═══ ИСХОДНЫЙ ТЕКСТ
Киевская Россия достигла своего расцвета в середине XI века. Со смерти Ярослава I (1054 год) начинается постепенное увядание; основной его причиной была беспрерывная борьба с азиатскими племенами, давившими на Южную Русь с востока и с юга.[45] Россия отбивалась и переходила сама в наступление; нередко соединенные княжеские дружины углублялись далеко в степь и наносили жестокие поражения половцам и иным кочевникам; но на смену одним врагам приходили с востока другие. Силы Руси истощались в неравной борьбе, и, наконец, она не выдержала, стала сдавать. Жизнь в пограничных землях (на востоке по Ворскле, на юге по Роси) сделалась не в меру опасной, и с конца XI века население стало их покидать. От XII века имеем ряд неопровержимых свидетельств запустения Переяславского княжества, то есть пространства между Днепром и Ворсклой. В 1159 году поспорили между собой два двоюродных брата: князь Изяслав, только что занявший киевский престол, и Святослав, заменивший его на столе черниговском. На упреки первого Святослав отвечает, что, «не хотя лить крови христианской», он смиренно удовлетворился «городом Черниговом с семью другими городами, да и то пустыми: живут в них псари и половцы». Значит, в этих городах остались лишь княжеские дворовые люди да мирные половцы, перешедшие на Русь. В числе этих семи запустелых городов мы, к нашему удивлению, встречаем и один из самых старинных и богатых городов Киевской Руси — Любеч, лежащий на Днепре. Если запустели города даже в самом центре страны, то что же сталось с беззащитными деревнями? Одновременно с признаками отлива населения из Киевской Руси замечаем и следы упадка ее экономического благосостояния. Внешние торговые обороты ее все более стеснялись торжествовавшими кочевниками. «…А вот поганые уже и пути (торговые) у нас отнимают», — говорит в 1167 году князь Мстислав Волынский, стараясь подвинуть свою братию князей в поход на степных варваров. Итак, запустение южной части Киевщины во второй половине XII века не подлежит сомнению. Остается решить вопрос, куда девалось население опустевшей Киевской Руси.
══════
#### ЗАДАНИЕ:
Кто из князей, согласно тексту о запустении Киевской Руси, в 1167 году говорил, что «поганые» уже отнимают торговые пути?
═══ ИЗВЛЕЧЁННЫЕ ДАННЫЕ
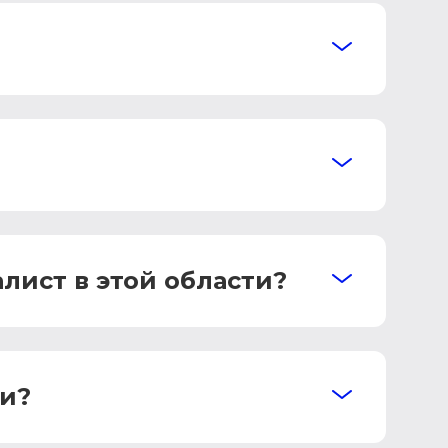
лист в этой области?
ии?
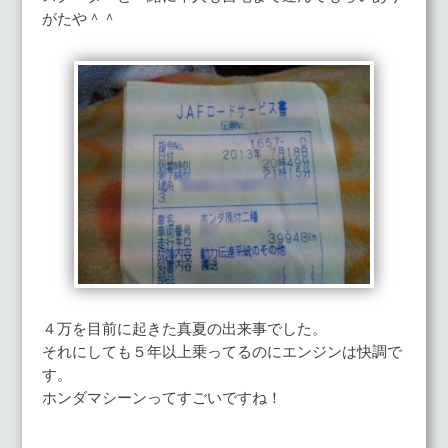
がたや＾＾
４万を目前に起きた真夏の出来事でした。
それにしても５年以上乗ってるのにエンジンは快調で
す。
ホンダマシーンってすごいですね！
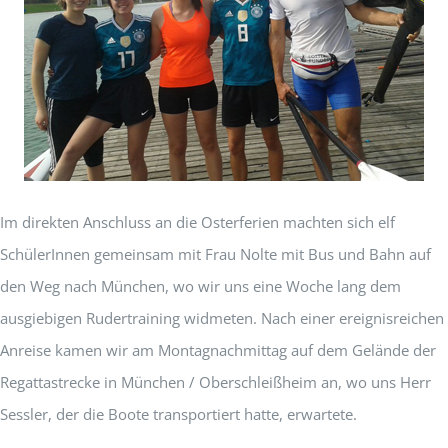
Im direkten Anschluss an die Osterferien machten sich elf
SchülerInnen gemeinsam mit Frau Nolte mit Bus und Bahn auf
den Weg nach München, wo wir uns eine Woche lang dem
ausgiebigen Rudertraining widmeten. Nach einer ereignisreichen
Anreise kamen wir am Montagnachmittag auf dem Gelände der
Regattastrecke in München / Oberschleißheim an, wo uns Herr
Sessler, der die Boote transportiert hatte, erwartete.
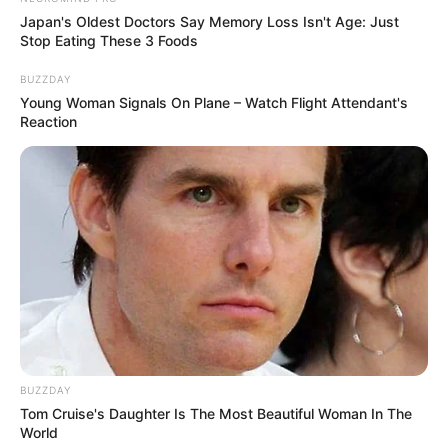
Japan's Oldest Doctors Say Memory Loss Isn't Age: Just
Stop Eating These 3 Foods
BUZZDAY
Young Woman Signals On Plane – Watch Flight Attendant's
Reaction
BUZZDAY
Tom Cruise's Daughter Is The Most Beautiful Woman In The
World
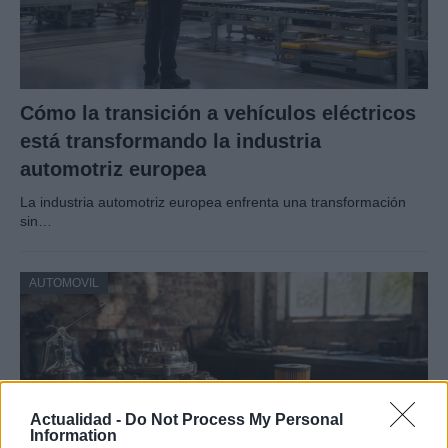
Cómo la transición a vehículos eléctricos
está transformando la industria
automotriz europea
La industria automotriz europea enfrenta una transformación
sin…
AUTOMOVIL
Actualidad -
Do Not Process My Personal
Information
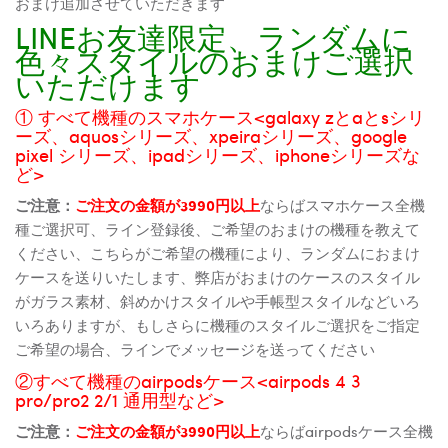
おまけ追加させていただきます
LINEお友達限定、ランダムに
色々スタイルのおまけご選択
いただけます
① すべて機種のスマホケース<galaxy zとaとsシリ
ーズ、aquosシリーズ、xpeiraシリーズ、google
pixel シリーズ、ipadシリーズ、iphoneシリーズな
ど>
ご注意：
ご注文の金額が3990円以上
ならばスマホケース全機
種ご選択可、ライン登録後、ご希望のおまけの機種を教えて
ください、こちらがご希望の機種により、ランダムにおまけ
ケースを送りいたします、弊店がおまけのケースのスタイル
がガラス素材、斜めかけスタイルや手帳型スタイルなどいろ
いろありますが、もしさらに機種のスタイルご選択をご指定
ご希望の場合、ラインでメッセージを送ってください
②すべて機種のairpodsケース<airpods 4 3
pro/pro2 2/1 通用型など>
ご注意：
ご注文の金額が3990円以上
ならばairpodsケース全機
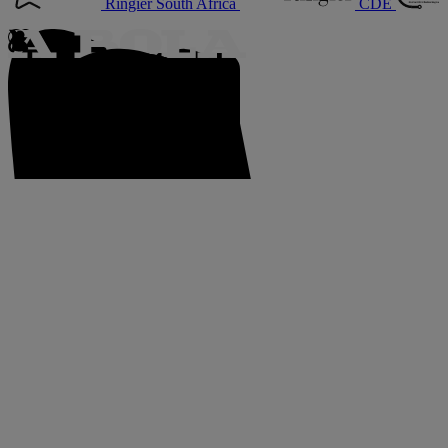
Ringier South Africa
CDE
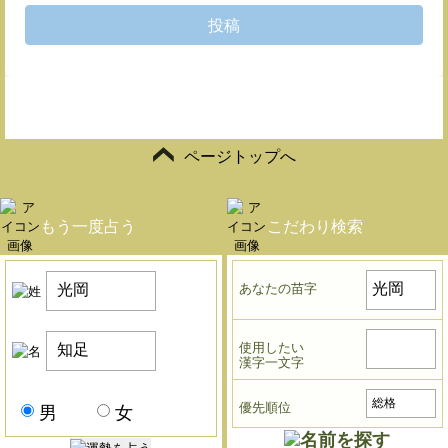
投稿
ページトップへ
もう一度占う
こだわり検索
あなたの苗字
使用したい
漢字一文字
優先順位
男
女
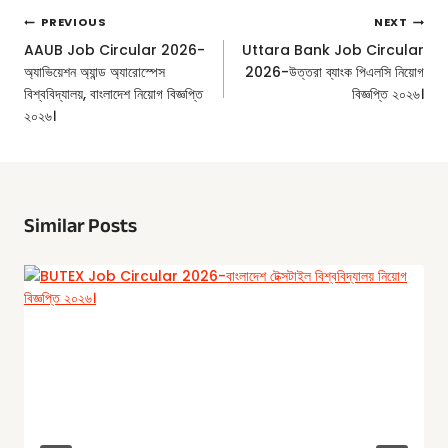
Post
PREVIOUS
NEXT
Navigation
AAUB Job Circular 2026-
Uttara Bank Job Circular
অ্যাভিয়েশন অ্যান্ড অ্যারোস্পেস
2026-উত্তরা ব্যাংক পিএলসি নিয়োগ
বিশ্ববিদ্যালয়, বাংলাদেশ নিয়োগ বিজ্ঞপ্তি
বিজ্ঞপ্তি ২০২৬।
২০২৬।
Similar Posts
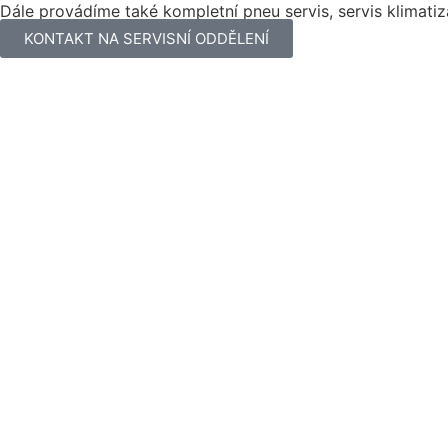
Dále provádíme také kompletní pneu servis, servis klimatiza
KONTAKT NA SERVISNÍ ODDĚLENÍ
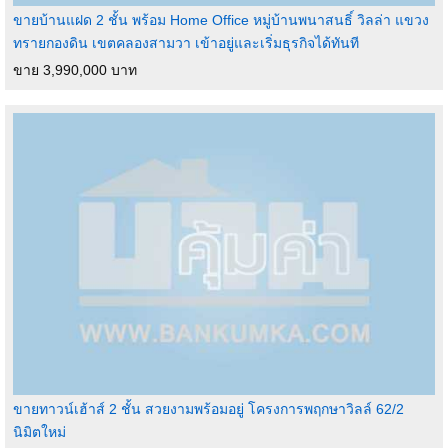
ขายบ้านแฝด 2 ชั้น พร้อม Home Office หมู่บ้านพนาสนธิ์ วิลล่า แขวง
ทรายกองดิน เขตคลองสามวา เข้าอยู่และเริ่มธุรกิจได้ทันที
ขาย 3,990,000 บาท
ขายทาวน์เฮ้าส์ 2 ชั้น สวยงามพร้อมอยู่ โครงการพฤกษาวิลล์ 62/2
นิมิตใหม่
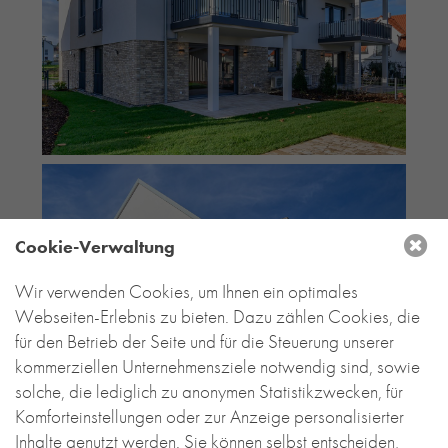
Cookie-Verwaltung
Wir verwenden Cookies, um Ihnen ein optimales
Webseiten-Erlebnis zu bieten. Dazu zählen Cookies, die
für den Betrieb der Seite und für die Steuerung unserer
kommerziellen Unternehmensziele notwendig sind, sowie
solche, die lediglich zu anonymen Statistikzwecken, für
Komforteinstellungen oder zur Anzeige personalisierter
Inhalte genutzt werden. Sie können selbst entscheiden,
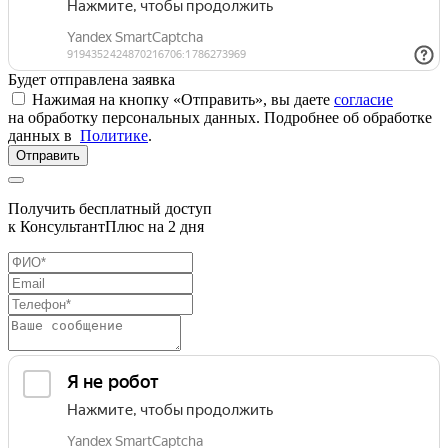
Будет отправлена заявка
Нажимая на кнопку «Отправить», вы даете
согласие
на обработку персональных данных. Подробнее об обработке
данных в
Политике
.
Отправить
Получить бесплатный доступ
к КонсультантПлюс на 2 дня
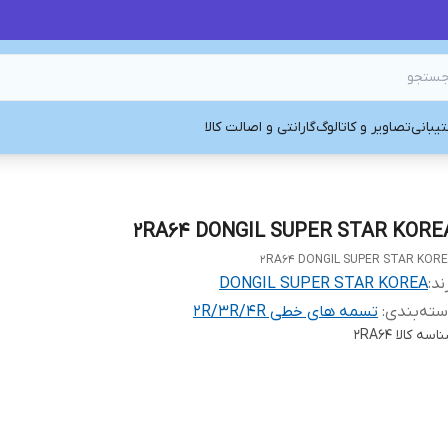
یبانی
تصاویر و کاتالوگ
گارانتی و اصالت کالا
2RA64 DONGIL SUPER STAR KORE
2RA64 DONGIL SUPER STAR KOR
ند:
DONGIL SUPER STAR KOREA
ته‌بندی
:
تسمه های خطی 2R/3R/4R
اسه کالا
2RA64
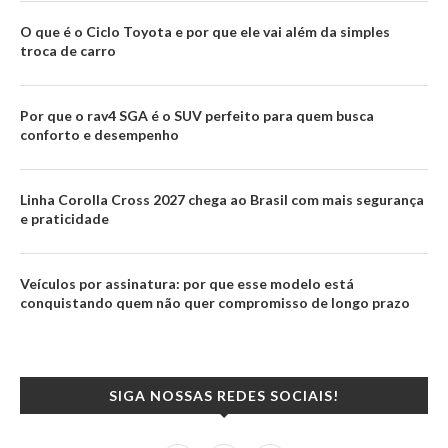
O que é o Ciclo Toyota e por que ele vai além da simples
troca de carro
Por que o rav4 SGA é o SUV perfeito para quem busca
conforto e desempenho
Linha Corolla Cross 2027 chega ao Brasil com mais segurança
e praticidade
Veículos por assinatura: por que esse modelo está
conquistando quem não quer compromisso de longo prazo
SIGA NOSSAS REDES SOCIAIS!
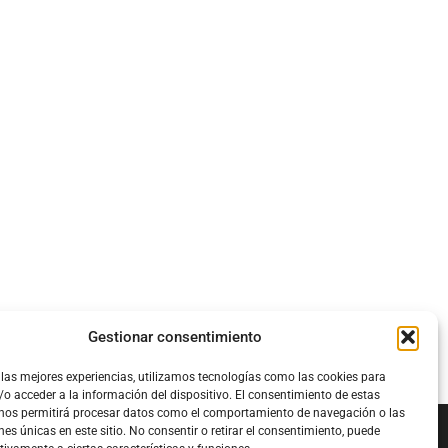
Gestionar consentimiento
 las mejores experiencias, utilizamos tecnologías como las cookies para
o acceder a la información del dispositivo. El consentimiento de estas
 nos permitirá procesar datos como el comportamiento de navegación o las
nes únicas en este sitio. No consentir o retirar el consentimiento, puede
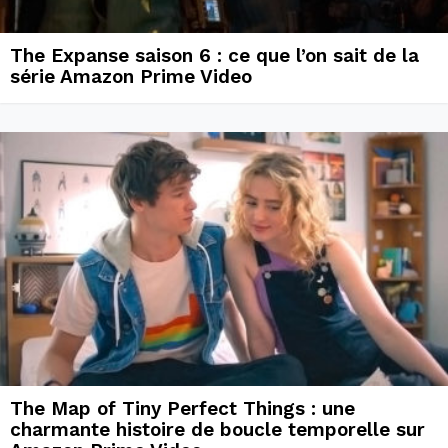
The Expanse saison 6 : ce que l’on sait de la
série Amazon Prime Video
The Map of Tiny Perfect Things : une
charmante histoire de boucle temporelle sur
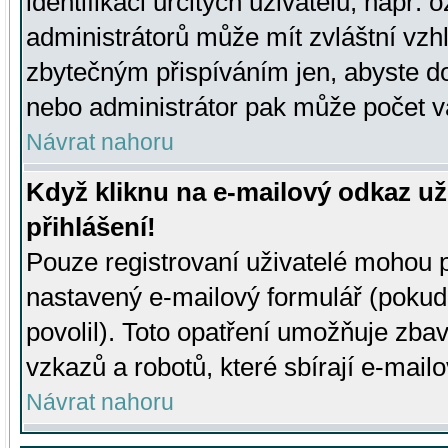
identifikaci určitých uživatelů, např.
administrátorů může mít zvláštní vzh
zbytečným přispíváním jen, abyste d
nebo administrátor pak může počet va
Návrat nahoru
Když kliknu na e-mailový odkaz už
přihlášení!
Pouze registrovaní uživatelé mohou p
nastavený e-mailový formulář (pokud
povolil). Toto opatření umožňuje zba
vzkazů a robotů, které sbírají e-mail
Návrat nahoru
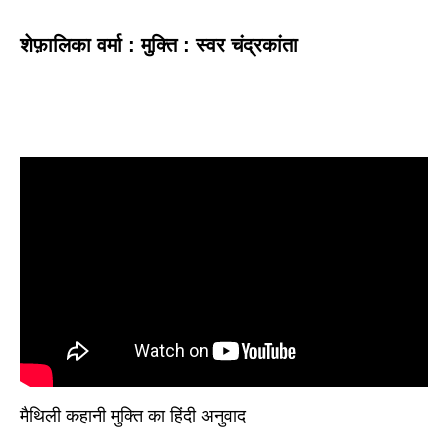
शेफ़ालिका वर्मा : मुक्ति : स्वर चंद्रकांता
मैथिली कहानी मुक्ति का हिंदी अनुवाद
══════
#### ОТВЕТ:
Князь Мстислав Волынский.